The internet plays a vital role in the lives of Aboriginal and Torres Strait Islander children, allowing them to make cultural and social connections, gather important information and share creative content regardless of location.
However, while the internet provides a wealth of positive experiences, Aboriginal and Torres Strait Islander children and young people are more likely to be exposed to a range of online harms, including hate speech, discrimination and bullying.
This research explores the online experiences of Aboriginal and Torres Strait Islander children and considers the digital parenting practices of their parents and caregivers.
This report is the second in a series of publications that draw on the Aussie Kids Online dataset, a nationwide survey of over 3,500 young people and their parents or caregivers conducted between July and September 2021.
Summary of key findings
The internet is an important meeting place and platform for cultural expression for Aboriginal and Torres Strait Islander children, who are much more likely than the national average to:
- make new friends or contacts online
- post their own video or music content online
- use the internet to stay informed about the world around them, accessing news sites and regularly engaging in online discussions about social and political problems.
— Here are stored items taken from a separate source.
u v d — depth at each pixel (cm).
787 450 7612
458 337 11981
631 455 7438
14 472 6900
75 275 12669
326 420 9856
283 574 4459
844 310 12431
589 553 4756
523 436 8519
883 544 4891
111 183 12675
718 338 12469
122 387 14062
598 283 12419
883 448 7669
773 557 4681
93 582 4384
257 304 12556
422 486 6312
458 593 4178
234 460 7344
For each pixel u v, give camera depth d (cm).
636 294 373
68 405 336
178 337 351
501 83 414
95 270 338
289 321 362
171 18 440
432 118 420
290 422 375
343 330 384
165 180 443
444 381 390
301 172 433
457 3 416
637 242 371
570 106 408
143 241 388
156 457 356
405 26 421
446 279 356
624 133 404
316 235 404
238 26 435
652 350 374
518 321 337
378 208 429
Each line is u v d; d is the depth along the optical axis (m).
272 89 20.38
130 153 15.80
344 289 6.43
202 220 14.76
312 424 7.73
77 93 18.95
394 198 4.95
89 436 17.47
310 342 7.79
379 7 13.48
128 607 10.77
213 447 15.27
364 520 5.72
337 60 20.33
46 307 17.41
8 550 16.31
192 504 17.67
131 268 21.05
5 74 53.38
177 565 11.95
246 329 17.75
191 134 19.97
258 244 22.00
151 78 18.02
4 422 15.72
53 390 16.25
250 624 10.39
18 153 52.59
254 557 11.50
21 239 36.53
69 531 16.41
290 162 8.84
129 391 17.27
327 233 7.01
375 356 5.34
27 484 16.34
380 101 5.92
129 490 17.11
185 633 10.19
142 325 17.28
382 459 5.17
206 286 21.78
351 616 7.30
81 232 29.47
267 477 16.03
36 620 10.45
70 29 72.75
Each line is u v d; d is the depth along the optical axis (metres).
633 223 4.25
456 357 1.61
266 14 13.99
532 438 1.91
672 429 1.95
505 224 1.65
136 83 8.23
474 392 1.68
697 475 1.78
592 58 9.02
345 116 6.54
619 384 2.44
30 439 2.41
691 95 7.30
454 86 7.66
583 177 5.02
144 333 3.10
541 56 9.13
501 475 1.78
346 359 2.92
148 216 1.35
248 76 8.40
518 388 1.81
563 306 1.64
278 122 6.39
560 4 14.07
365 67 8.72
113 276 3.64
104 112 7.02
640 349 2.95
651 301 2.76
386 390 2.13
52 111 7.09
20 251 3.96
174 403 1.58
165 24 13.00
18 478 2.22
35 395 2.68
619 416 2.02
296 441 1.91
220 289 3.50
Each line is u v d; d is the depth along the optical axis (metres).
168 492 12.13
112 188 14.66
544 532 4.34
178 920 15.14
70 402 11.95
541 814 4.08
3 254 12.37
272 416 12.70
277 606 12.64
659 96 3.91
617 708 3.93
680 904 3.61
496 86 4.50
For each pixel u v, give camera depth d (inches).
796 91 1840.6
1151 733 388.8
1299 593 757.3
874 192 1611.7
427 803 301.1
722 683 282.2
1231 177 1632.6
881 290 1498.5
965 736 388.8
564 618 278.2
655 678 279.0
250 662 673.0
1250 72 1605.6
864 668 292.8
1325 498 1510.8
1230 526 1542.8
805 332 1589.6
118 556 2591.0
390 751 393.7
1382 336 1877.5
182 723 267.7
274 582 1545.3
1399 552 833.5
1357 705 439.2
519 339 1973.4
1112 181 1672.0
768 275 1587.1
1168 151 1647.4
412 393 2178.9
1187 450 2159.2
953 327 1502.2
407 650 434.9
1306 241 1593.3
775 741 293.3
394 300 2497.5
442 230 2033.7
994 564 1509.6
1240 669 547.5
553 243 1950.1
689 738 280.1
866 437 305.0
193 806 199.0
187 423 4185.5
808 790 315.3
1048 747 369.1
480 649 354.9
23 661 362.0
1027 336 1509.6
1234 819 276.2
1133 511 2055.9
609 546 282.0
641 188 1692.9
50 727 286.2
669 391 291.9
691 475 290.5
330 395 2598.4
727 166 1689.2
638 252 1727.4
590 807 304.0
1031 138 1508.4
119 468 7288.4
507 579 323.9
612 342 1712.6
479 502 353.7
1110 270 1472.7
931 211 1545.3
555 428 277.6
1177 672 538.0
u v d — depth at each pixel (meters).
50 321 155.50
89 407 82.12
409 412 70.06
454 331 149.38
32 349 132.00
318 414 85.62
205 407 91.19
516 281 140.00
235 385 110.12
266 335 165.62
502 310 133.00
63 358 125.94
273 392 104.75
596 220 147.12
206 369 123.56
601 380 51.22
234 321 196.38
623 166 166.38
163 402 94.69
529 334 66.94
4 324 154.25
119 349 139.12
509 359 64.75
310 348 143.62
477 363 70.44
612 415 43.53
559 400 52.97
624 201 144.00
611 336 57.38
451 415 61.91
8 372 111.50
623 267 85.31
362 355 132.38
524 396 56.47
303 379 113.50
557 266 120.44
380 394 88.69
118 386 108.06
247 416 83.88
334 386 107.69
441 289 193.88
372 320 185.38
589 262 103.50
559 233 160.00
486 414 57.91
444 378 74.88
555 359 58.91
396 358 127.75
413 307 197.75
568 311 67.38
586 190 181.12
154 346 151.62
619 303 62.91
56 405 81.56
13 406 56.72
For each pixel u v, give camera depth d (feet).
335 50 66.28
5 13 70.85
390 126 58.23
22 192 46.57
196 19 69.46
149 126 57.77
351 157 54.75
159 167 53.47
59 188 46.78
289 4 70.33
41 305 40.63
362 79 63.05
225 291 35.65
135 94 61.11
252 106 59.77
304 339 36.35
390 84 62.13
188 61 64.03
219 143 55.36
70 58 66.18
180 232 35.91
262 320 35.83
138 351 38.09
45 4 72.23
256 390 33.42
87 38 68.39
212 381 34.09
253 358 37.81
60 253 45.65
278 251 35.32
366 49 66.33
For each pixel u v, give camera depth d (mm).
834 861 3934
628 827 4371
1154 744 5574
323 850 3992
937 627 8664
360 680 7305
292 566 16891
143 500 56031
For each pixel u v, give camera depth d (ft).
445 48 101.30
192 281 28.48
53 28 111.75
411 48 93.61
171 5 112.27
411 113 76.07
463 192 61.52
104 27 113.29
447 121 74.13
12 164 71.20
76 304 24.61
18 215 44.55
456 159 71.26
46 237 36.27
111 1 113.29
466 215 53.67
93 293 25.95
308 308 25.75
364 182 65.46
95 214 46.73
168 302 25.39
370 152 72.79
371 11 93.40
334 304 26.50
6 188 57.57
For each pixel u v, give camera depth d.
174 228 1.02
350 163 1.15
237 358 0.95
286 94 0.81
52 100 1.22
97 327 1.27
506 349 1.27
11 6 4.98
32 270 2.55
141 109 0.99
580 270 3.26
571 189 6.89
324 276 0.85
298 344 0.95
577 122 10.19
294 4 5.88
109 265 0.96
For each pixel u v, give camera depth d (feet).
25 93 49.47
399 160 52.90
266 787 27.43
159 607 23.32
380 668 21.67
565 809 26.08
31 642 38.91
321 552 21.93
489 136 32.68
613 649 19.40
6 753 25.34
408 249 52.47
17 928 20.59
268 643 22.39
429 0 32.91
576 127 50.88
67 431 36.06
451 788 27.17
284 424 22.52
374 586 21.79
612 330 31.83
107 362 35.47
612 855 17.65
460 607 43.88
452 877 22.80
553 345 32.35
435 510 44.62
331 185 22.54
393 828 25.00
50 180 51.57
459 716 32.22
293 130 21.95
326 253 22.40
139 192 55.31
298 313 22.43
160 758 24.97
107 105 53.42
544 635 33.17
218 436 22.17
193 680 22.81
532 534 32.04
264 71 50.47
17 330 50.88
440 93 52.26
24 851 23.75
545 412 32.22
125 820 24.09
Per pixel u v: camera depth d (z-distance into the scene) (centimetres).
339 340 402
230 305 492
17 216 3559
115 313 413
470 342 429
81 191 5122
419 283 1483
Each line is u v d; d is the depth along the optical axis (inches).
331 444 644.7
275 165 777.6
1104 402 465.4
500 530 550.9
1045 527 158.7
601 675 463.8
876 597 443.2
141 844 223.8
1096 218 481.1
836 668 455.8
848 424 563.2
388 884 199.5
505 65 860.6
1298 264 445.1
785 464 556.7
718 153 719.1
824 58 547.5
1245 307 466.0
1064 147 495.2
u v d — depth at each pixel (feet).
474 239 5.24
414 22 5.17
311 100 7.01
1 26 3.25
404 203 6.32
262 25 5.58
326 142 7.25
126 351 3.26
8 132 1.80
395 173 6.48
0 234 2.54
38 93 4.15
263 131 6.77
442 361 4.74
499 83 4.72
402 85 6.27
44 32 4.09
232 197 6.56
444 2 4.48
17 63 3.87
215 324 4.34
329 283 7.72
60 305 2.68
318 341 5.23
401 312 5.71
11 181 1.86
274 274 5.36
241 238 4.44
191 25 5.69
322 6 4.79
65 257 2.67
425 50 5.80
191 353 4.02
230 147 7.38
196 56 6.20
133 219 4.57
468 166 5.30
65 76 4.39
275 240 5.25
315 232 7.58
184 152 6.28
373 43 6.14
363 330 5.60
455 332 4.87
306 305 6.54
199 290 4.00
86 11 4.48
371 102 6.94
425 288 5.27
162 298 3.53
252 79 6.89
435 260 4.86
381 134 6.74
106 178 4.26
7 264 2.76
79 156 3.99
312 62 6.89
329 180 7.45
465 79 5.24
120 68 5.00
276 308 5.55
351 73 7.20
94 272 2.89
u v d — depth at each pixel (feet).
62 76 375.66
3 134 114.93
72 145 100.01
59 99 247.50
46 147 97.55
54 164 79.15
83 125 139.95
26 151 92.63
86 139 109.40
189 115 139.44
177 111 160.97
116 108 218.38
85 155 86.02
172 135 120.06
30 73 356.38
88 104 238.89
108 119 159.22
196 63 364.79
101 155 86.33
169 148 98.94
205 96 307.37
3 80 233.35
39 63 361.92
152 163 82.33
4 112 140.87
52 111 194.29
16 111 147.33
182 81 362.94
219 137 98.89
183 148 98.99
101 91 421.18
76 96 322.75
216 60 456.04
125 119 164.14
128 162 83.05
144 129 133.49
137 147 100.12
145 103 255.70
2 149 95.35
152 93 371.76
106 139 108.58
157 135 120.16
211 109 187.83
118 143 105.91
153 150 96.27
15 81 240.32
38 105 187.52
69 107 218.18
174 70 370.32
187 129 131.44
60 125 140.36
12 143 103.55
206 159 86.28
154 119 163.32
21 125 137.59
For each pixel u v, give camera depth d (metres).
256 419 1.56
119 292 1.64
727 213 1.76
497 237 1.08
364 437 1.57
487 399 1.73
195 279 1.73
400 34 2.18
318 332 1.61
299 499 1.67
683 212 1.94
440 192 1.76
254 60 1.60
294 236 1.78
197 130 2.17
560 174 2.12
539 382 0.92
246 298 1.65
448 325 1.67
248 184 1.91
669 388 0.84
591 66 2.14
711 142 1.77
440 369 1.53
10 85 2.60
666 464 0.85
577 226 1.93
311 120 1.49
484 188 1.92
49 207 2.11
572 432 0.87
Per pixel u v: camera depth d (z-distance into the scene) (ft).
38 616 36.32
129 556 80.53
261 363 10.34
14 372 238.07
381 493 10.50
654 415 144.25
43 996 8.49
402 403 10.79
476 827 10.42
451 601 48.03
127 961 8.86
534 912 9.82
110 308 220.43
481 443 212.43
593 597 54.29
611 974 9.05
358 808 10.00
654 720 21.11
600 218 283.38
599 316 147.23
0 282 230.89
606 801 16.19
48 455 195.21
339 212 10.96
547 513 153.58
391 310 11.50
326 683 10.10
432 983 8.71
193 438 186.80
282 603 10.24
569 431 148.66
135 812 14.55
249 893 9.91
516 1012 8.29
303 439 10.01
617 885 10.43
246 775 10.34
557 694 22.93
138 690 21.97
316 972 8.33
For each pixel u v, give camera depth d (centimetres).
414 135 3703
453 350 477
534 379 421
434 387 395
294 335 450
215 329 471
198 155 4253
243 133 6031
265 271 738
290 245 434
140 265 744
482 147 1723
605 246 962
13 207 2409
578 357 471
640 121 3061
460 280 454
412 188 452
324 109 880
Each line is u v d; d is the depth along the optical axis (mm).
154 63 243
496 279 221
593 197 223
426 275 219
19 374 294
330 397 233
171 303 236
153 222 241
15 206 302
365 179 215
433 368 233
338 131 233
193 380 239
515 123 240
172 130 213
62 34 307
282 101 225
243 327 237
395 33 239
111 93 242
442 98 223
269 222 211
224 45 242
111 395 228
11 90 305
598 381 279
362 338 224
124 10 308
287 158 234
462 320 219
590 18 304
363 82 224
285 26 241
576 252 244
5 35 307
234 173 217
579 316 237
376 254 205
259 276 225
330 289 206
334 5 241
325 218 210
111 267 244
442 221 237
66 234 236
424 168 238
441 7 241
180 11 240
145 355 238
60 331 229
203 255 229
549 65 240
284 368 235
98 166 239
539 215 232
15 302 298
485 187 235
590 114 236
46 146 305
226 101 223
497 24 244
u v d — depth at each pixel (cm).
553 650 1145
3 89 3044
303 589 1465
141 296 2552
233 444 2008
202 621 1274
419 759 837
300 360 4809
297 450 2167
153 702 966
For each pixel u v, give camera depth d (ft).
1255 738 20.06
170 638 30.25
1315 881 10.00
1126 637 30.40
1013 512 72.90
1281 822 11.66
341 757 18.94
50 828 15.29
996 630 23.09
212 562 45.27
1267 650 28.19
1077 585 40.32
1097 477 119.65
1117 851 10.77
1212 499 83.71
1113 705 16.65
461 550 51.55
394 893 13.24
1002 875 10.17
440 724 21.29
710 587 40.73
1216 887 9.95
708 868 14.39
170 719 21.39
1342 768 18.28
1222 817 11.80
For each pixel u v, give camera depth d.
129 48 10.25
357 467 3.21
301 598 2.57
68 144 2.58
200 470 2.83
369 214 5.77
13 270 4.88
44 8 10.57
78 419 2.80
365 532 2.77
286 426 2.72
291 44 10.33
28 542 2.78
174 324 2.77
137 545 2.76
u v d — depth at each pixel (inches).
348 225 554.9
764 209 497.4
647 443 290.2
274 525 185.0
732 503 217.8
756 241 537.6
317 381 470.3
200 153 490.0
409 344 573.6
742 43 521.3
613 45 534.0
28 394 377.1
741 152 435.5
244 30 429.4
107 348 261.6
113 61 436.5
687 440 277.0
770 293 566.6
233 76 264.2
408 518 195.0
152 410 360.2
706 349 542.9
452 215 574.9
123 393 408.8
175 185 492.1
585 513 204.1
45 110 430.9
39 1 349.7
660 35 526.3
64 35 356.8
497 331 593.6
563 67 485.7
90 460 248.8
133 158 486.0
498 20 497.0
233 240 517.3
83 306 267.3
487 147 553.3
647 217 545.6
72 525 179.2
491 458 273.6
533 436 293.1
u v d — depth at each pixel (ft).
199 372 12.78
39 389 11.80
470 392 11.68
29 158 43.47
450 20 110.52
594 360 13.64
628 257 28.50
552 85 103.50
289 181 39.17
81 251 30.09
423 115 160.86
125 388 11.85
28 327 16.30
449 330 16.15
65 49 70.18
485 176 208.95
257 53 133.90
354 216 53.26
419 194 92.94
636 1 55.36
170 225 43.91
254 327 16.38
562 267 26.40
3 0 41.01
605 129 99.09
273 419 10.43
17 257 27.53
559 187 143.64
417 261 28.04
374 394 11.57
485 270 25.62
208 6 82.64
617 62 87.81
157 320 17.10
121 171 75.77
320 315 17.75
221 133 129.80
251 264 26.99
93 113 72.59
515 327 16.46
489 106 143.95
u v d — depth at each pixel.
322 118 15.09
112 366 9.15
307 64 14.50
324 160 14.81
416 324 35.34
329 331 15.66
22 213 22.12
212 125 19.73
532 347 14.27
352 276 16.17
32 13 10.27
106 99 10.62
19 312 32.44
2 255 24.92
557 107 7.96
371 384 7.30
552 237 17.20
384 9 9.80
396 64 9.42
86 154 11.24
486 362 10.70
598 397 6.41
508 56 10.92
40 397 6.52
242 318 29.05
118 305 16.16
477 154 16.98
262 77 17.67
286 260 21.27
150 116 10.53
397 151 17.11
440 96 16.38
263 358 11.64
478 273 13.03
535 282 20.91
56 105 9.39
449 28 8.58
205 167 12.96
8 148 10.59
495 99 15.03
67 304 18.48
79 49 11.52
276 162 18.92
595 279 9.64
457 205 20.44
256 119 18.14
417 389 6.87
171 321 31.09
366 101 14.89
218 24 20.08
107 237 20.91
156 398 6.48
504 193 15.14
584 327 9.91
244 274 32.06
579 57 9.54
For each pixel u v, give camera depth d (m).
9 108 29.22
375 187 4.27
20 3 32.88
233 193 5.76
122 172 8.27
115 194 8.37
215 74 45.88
Negative online experiences
Aboriginal and Torres Strait Islander children are almost three times more likely than the national average to have had offensive things said to them because of their race, ethnicity, gender, nationality, sexual orientation, religion, age or disability.
These negative online experiences can have deep impacts that lead to impaired mental health, perceived reputation damage and lower grades at school.
Online safety awareness
Aboriginal and Torres Strait Islander children are proactive and knowledgeable in responding to negative experiences online, taking such steps as blocking or reporting the perpetrator and informing authorities about the incident.
While their parents are more likely than the Australian average to instruct their child on ways to use the internet safely, regularly monitor their child’s online activities and use parental control tools such as blocking software.